Kafka Producer Blocking Point:

max.block.ms: max time to wait for the whole kafka.send method, although kafka.send is asynchronous, there are several synchronous/blocking operations within the method: max.block.ms includes:
Metadata retrieval time: the send method may needs to retrieve topic partition metadata in order to properly batch records to send. metadata.max.age.ms controls how long metadata will be cached inside client

Buffer allocation time: the append method of RecordAccumulator needs to wait for enough space in shared buffer pool and acquire memories. The acquired memories will be returned to pool in the following situations:

Batch is aborted on abnormal conditions:
Sender.maybeAbortBatches -> RecordAccumulator.abortBatches (if transaction manager contains an error)
Sender.run -> RecordAccumulator.abortIncompleteBatches (if sender is force closed)

After message sender receives produce response from broker
Sender.completeBatch or Sender.failBatch
Fail batch reasons: See (org.apache.kafka.clients.producer.internals.Sender)
1.Producer id changed
2.Exception caught on send response (retry time exhausted or exception is not retriable)
3.Batch expired. (batch exists in buffer for more than request.timeout.ms)

Kafka Producer Components:

RecordAccumulator: group producer records into batch by topic partition. A new batch will be created if existing last batch is full. (Exceeds batch.size)

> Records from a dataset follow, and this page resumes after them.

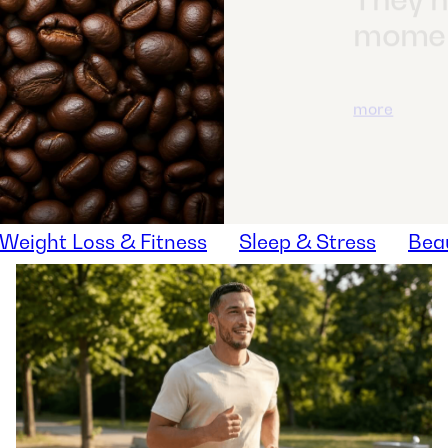
It's es
closer
you fo
vegeta
more
Weight Loss & Fitness
Sleep & Stress
Bea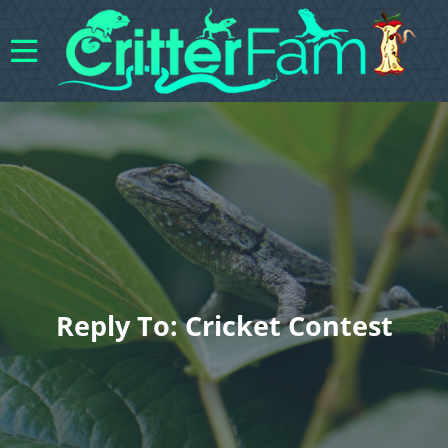
Reply To: Cricket Contest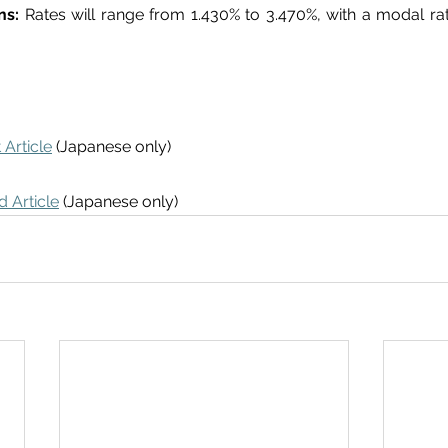
ns: 
Rates will range from 1.430% to 3.470%, with a modal rate
 Article
 (Japanese only)
 Article
 (Japanese only)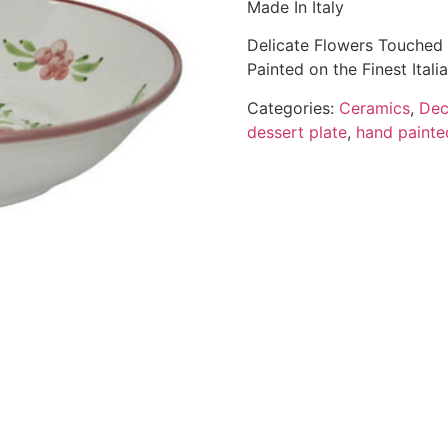
Made In Italy
Delicate Flowers Touched 
Painted on the Finest Ital
Categories:
Ceramics
,
Dec
dessert plate
,
hand painte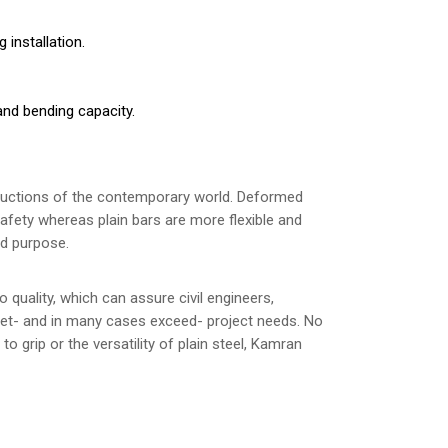
 installation.
 and bending capacity.
structions of the contemporary world. Deformed
safety whereas plain bars are more flexible and
ed purpose.
quality, which can assure civil engineers,
meet- and in many cases exceed- project needs. No
o grip or the versatility of plain steel, Kamran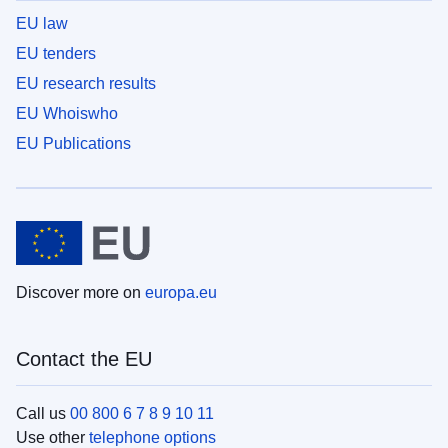
EU law
EU tenders
EU research results
EU Whoiswho
EU Publications
Discover more on
europa.eu
Contact the EU
Call us
00 800 6 7 8 9 10 11
Use other
telephone options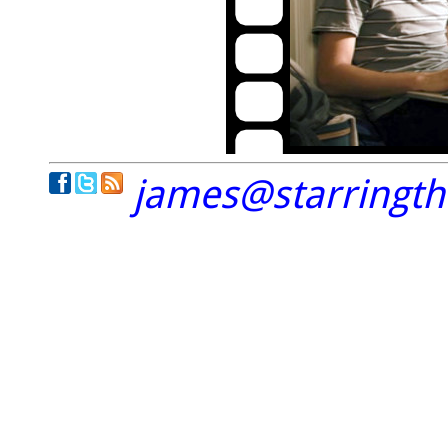
james@starringt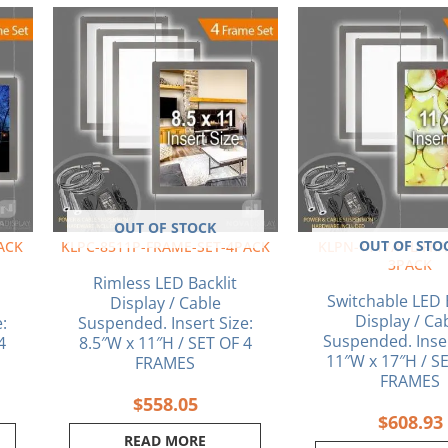
OUT OF STOCK
OUT OF STO
ACK
KLPC-8511P-FRAME-SET-4PACK
KLPN-1117/P-L-FR
3PACK
Rimless LED Backlit
Switchable LED 
Display / Cable
Display / Ca
:
Suspended. Insert Size:
Suspended. Inser
4
8.5″W x 11″H / SET OF 4
11″W x 17″H / S
FRAMES
FRAMES
$
558.05
$
608.93
READ MORE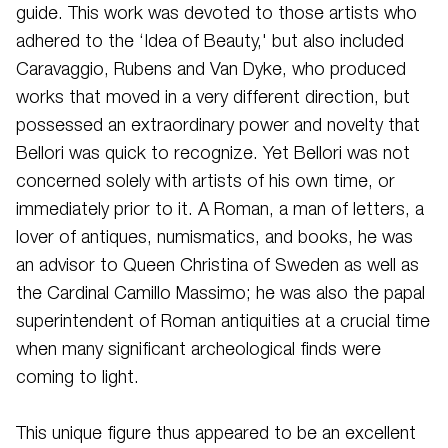
guide. This work was devoted to those artists who
adhered to the ‘Idea of Beauty,' but also included
Caravaggio, Rubens and Van Dyke, who produced
works that moved in a very different direction, but
possessed an extraordinary power and novelty that
Bellori was quick to recognize. Yet Bellori was not
concerned solely with artists of his own time, or
immediately prior to it. A Roman, a man of letters, a
lover of antiques, numismatics, and books, he was
an advisor to Queen Christina of Sweden as well as
the Cardinal Camillo Massimo; he was also the papal
superintendent of Roman antiquities at a crucial time
when many significant archeological finds were
coming to light.
This unique figure thus appeared to be an excellent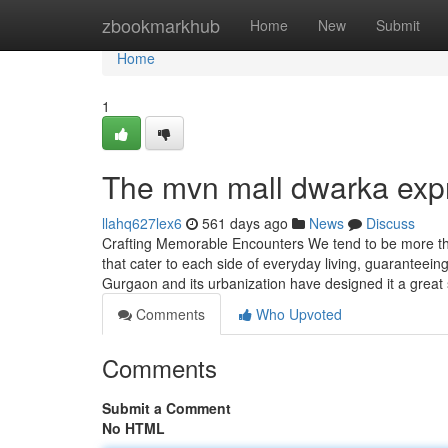
Home
zbookmarkhub
Home
New
Submit
Home
1
The mvn mall dwarka exp
llahq627lex6
561 days ago
News
Discuss
Crafting Memorable Encounters We tend to be more tha
that cater to each side of everyday living, guaranteein
Gurgaon and its urbanization have designed it a great 
Comments
Who Upvoted
Comments
Submit a Comment
No HTML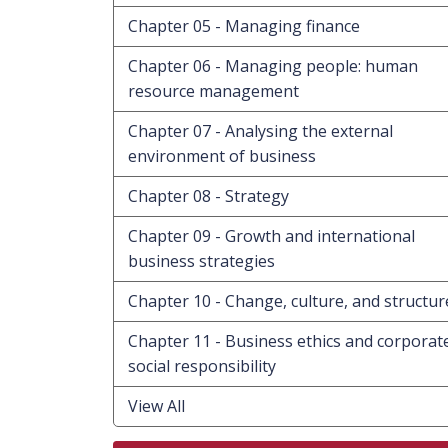
Chapter 05 - Managing finance
Chapter 06 - Managing people: human
resource management
Chapter 07 - Analysing the external
environment of business
Chapter 08 - Strategy
Chapter 09 - Growth and international
business strategies
Chapter 10 - Change, culture, and structur
Chapter 11 - Business ethics and corporat
social responsibility
View All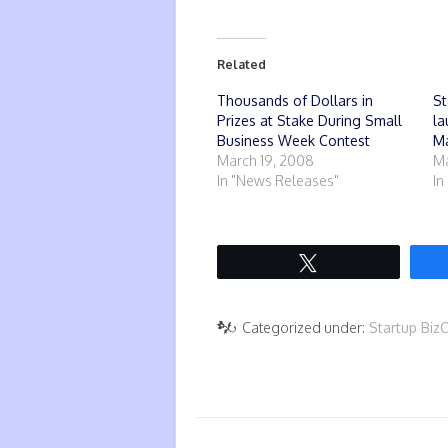
Related
Thousands of Dollars in
St
Prizes at Stake During Small
la
Business Week Contest
Ma
March 19, 2008
Ma
In "News Releases"
In
Tweet
Categorized under:
Startup Biz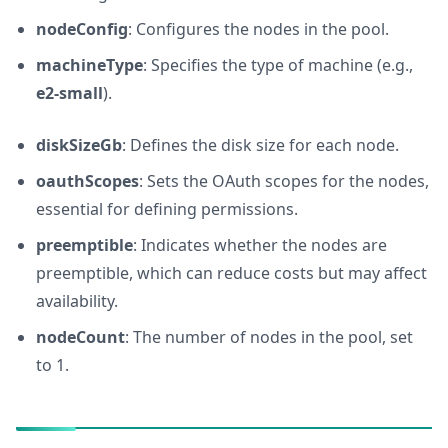
nodeConfig
: Configures the nodes in the pool.
machineType
: Specifies the type of machine (e.g.,
e2-small
).
diskSizeGb
: Defines the disk size for each node.
oauthScopes
: Sets the OAuth scopes for the nodes,
essential for defining permissions.
preemptible
: Indicates whether the nodes are
preemptible, which can reduce costs but may affect
availability.
nodeCount
: The number of nodes in the pool, set
to 1.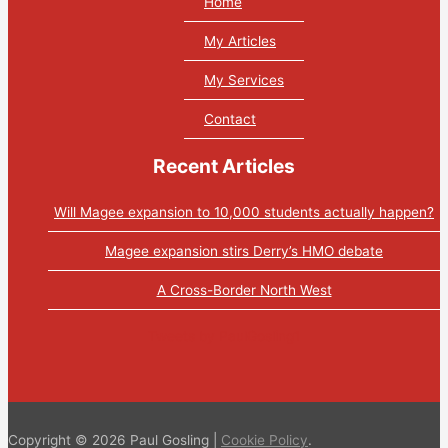
Home
My Articles
My Services
Contact
Recent Articles
Will Magee expansion to 10,000 students actually happen?
Magee expansion stirs Derry’s HMO debate
A Cross-Border North West
Tweets by PaulGosling1
Copyright © 2026 Paul Gosling |
Cookie Policy
.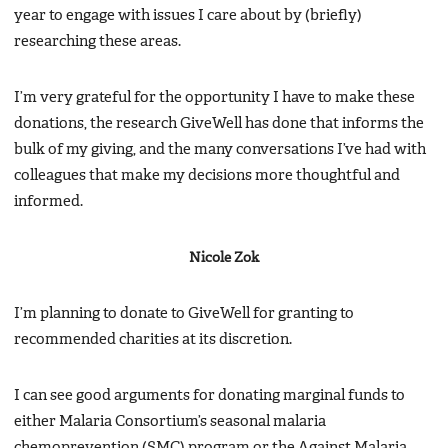
year to engage with issues I care about by (briefly)
researching these areas.
I’m very grateful for the opportunity I have to make these
donations, the research GiveWell has done that informs the
bulk of my giving, and the many conversations I’ve had with
colleagues that make my decisions more thoughtful and
informed.
Nicole Zok
I’m planning to donate to GiveWell for granting to
recommended charities at its discretion.
I can see good arguments for donating marginal funds to
either Malaria Consortium’s seasonal malaria
chemoprevention (SMC) program or the Against Malaria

Sender: drain batch records from recordAccumulator, group them by node Id (records targeting at the same host may be put in a single message). Make sure that the total size of batch records drained will never exceed max.request.size. Convert producer batches into clientRequest and send via NetworkClient. After complete sending the request, sender will then poll response. A short delay (linger.ms) is introduced if no data is immediately available before the next run

NetworkClient: Send clientRequest via tcp. The networkClient not only send producer records, but also other admin messages like metadata update message etc.





Message order guarantee:

NetworkClient contains InFlightRequests. InFlightRequests contains request sent but not yet received response. Configuration: max.in.flight.requests.per.connection controls max number of inFlightRequest. Larger values will improve throughput, at the cost of potential out of order on redelivery (where later request is acknowledged but earlier request failed and needs redelivery). Once this threshold is reached, networkClient will not be able to send more requests by throwing IllegalStateException (NetworkClient.doSend)
Message order is guaranteed if max.in.flight.requests.per.connection is 1.
Mute partition: If a certain topic partition has some record batch in flight, that partition is muted, which means that the next drain operation of recordAccumulator will exclude that partition. Partition will be unmuted once the batch is completed
Starting from version 1.1, KafkaProducer has a new configuration parameter enable.idempotence to guarantee message order, so max.in.flight.requests.per.connection can be greater than 1 but cannot exceed 5.

Metrics and Troubleshooting:

Sender.handleProduceResponse invokes sensors.recordLatency, which records latency between request/response. This can be useful for troubleshooting sender related issues.